(SOURCE PASSAGE begins)

Awesome

Bi-Encoder, Poly-Encoder, and Cross-Encoder for Response Selection Tasks

This repository is an unofficial re-implementation of Poly-encoders: Transformer Architectures and Pre-training Strategies for Fast and Accurate Multi-sentence Scoring.
Special thanks to sfzhou5678! Some of the data preprocessing (dataset.py) and training loop code is adapted from his github repo. However, the model architecture and data representation in that repository do not follow the paper exactly, thus leading to worse performance. I re-implement the model for Bi-Encoder and Poly-Encoder in encoder.py. In addition, the model and data processing pipeline of cross encoder are also implemented.
Most of the training code in run.py is adpated from examples in the huggingface repository.
The most important architectural difference between this implementation and the original paper is that only one bert encoder is used (instead of two separate ones). Please refer to this issue for details. However, this should not affect the performance much.
This repository does not implement all details as in the original paper, for example, learning rate decay by 0.4 when plateau. Also due to limited computing resources, I cannot use the exact parameter settings such as batch size or context length as in the original paper. In addition, a much smaller bert model is used. Feel free to tune them or use larger models if you have more computing resources.

Download BERT model from Google.
Pick the model you like (I am using uncased_L-4_H-512_A-8.zip) and move it into bert_model/ then unzip it.
cd bert_model/ then bash run.sh

Download the data from the official competition site, specifically, download train (ubuntu_train_subtask_1.json), valid (ubuntu_dev_subtask_1.json), test (ubuntu_responses_subtask_1.tsv, ubuntu_test_subtask_1.json) split of subtask 1 and put them in the dstc7/ folder.
cd dstc7/ then bash parse.sh

This dataset setting does not work for cross encoder. For details, please refer to this issue.
Download the data from ParlAI website and keep only ubuntu_train_subtask_1_augmented.json.
Move ubuntu_train_subtask_1_augmented.json into dstc7_aug/ then python3 parse.py.
Copy the dev.txt and test.txt file from dstc7/ into dstc7_aug/ since only training file is augmented.
You can refer to the original post discussing the construction of this augmented data.

Train a Bi-Encoder:

python3 run.py --bert_model bert_model/ --output_dir output_dstc7/ --train_dir dstc7/ --use_pretrain --architecture bi

Train a Poly-Encoder with 16 codes:

python3 run.py --bert_model bert_model/ --output_dir output_dstc7/ --train_dir dstc7/ --use_pretrain --architecture poly --poly_m 16

Train a Cross-Encoder:

python3 run.py --bert_model bert_model/ --output_dir output_dstc7/ --train_dir dstc7/ --use_pretrain --architecture cross

Simply change the name of directories to ubuntu and run experiments on the ubuntu dataset.

(SOURCE PASSAGE ends)

REQUIREMENT A - Summarize the text on Bi-Encoder, Poly-Encoder, and Cross-Encoder response selection in two sentences.

(GIVEN ENTRIES begins)

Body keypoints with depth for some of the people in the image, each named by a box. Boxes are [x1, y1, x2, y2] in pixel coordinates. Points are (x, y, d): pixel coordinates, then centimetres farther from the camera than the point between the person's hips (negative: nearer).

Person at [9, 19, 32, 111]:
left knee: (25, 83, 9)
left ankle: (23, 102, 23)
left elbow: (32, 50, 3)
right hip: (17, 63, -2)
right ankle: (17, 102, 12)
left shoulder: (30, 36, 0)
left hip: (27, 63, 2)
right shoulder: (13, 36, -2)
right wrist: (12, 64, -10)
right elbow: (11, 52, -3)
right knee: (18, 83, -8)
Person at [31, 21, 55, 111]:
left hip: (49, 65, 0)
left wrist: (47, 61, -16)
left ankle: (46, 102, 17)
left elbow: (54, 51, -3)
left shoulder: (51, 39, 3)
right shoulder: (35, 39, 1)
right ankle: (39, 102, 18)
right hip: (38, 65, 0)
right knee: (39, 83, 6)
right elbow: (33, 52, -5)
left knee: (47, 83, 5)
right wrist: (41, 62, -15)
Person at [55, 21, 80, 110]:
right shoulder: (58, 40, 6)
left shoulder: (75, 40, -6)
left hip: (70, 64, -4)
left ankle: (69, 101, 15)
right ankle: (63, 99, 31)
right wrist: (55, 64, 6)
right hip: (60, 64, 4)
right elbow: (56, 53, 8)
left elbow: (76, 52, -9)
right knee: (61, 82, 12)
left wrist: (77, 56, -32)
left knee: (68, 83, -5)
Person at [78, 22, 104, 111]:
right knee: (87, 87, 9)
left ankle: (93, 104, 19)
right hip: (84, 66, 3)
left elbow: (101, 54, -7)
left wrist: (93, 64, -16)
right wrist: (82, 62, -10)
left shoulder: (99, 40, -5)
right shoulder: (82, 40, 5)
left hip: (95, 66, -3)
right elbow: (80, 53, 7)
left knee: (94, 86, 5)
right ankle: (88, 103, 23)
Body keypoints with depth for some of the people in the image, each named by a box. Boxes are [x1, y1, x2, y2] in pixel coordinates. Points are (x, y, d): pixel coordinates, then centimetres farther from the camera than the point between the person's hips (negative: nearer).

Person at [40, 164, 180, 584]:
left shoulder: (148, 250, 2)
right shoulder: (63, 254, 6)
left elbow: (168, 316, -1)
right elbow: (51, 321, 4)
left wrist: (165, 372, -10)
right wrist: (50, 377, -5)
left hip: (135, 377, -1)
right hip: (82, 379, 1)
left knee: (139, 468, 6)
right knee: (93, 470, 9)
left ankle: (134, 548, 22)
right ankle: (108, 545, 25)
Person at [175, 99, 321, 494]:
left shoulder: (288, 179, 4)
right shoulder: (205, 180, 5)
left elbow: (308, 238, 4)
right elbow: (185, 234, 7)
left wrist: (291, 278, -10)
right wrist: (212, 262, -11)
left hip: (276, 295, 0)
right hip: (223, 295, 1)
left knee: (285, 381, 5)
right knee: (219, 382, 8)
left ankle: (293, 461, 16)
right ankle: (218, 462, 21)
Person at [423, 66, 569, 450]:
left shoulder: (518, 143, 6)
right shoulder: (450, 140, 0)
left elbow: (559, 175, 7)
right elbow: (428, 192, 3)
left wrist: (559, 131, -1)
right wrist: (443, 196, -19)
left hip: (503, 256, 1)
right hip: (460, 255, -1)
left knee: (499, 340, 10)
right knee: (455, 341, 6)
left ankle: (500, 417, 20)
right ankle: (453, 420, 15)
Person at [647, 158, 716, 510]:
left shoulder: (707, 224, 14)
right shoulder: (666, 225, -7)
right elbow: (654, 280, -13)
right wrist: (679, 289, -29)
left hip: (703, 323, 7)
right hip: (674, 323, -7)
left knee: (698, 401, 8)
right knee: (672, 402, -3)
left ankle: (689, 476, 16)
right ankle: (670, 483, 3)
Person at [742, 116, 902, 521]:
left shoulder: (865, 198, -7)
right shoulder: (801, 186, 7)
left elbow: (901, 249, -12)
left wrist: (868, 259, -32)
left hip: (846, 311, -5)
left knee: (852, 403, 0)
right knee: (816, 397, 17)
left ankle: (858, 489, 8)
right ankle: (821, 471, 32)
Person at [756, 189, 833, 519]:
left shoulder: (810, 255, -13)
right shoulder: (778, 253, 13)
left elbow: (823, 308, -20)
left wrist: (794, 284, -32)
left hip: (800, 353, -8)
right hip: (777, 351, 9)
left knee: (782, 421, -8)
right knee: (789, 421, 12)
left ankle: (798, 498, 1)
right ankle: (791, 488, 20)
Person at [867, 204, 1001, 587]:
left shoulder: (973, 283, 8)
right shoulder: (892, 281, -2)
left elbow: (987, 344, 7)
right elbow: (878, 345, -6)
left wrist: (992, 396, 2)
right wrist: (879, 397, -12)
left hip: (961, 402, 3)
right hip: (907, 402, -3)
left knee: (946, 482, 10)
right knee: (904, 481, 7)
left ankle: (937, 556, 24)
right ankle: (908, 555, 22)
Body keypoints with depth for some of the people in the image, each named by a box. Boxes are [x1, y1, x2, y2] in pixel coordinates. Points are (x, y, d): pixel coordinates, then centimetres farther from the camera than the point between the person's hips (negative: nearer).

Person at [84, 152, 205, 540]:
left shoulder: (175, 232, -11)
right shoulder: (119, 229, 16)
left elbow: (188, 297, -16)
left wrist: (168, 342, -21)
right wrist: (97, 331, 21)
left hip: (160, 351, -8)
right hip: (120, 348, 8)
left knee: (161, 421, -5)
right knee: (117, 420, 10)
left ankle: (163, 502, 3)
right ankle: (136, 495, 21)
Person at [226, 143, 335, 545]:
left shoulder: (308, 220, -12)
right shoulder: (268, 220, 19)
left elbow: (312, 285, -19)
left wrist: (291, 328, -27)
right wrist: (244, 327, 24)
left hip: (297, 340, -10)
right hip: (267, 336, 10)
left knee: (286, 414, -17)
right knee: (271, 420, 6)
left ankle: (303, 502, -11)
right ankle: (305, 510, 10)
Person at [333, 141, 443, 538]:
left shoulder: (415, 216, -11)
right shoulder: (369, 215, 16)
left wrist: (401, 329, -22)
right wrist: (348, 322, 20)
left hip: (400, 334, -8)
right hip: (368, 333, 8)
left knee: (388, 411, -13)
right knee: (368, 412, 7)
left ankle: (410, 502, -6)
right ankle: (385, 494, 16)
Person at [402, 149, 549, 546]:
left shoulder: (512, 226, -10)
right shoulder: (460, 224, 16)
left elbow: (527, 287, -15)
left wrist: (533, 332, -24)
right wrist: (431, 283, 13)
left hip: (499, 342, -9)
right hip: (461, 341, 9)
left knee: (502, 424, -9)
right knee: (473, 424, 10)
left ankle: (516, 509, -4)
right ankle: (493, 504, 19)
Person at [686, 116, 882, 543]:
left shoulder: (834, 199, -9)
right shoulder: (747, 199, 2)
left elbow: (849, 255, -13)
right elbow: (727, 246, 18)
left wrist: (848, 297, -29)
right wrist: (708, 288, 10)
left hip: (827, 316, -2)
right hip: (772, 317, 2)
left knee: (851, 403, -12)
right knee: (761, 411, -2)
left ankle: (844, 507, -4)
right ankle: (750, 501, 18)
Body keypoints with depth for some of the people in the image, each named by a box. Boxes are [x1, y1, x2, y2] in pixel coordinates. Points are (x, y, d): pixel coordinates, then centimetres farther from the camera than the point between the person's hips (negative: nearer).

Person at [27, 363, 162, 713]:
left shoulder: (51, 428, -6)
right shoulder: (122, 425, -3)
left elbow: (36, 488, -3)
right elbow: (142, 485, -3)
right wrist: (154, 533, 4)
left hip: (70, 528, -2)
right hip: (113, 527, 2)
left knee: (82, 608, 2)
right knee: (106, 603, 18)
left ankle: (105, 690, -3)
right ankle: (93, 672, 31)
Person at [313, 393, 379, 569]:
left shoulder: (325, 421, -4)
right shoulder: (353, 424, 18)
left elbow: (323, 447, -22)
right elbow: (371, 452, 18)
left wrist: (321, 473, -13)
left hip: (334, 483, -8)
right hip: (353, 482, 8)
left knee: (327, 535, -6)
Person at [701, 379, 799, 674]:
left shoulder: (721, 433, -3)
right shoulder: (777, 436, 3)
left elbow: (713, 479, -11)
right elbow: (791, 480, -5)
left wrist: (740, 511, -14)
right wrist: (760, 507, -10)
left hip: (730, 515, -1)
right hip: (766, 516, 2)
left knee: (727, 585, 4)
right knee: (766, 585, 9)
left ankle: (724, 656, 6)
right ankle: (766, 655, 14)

(GIVEN ENTRIES ends)

REQUIREMENT B - In the records, starting with the line that contains "right ankle: (93, 672, 31)" and going on through the line that contains "left shoulder: (721, 433, -3)", give those lines as a Markdown table with the columns Row and Line, numbering each row and leaving out blank lines.

EXPECTED OUTPUT A - The repository is an unofficial re-implementation of the Poly-encoders paper: it implements Bi-Encoder and Poly-Encoder models in encoder.py, along with a cross encoder model and its data processing pipeline. Unlike the original paper, it uses only one BERT encoder and a much smaller BERT model, and because of limited computing resources it does not use the paper's exact settings for batch size or context length.

EXPECTED OUTPUT B -
| Row | Line |
|---|---|
| 1 | right ankle: (93, 672, 31) |
| 2 | Person at [313, 393, 379, 569]: |
| 3 | left shoulder: (325, 421, -4) |
| 4 | right shoulder: (353, 424, 18) |
| 5 | left elbow: (323, 447, -22) |
| 6 | right elbow: (371, 452, 18) |
| 7 | left wrist: (321, 473, -13) |
| 8 | left hip: (334, 483, -8) |
| 9 | right hip: (353, 482, 8) |
| 10 | left knee: (327, 535, -6) |
| 11 | Person at [701, 379, 799, 674]: |
| 12 | left shoulder: (721, 433, -3) |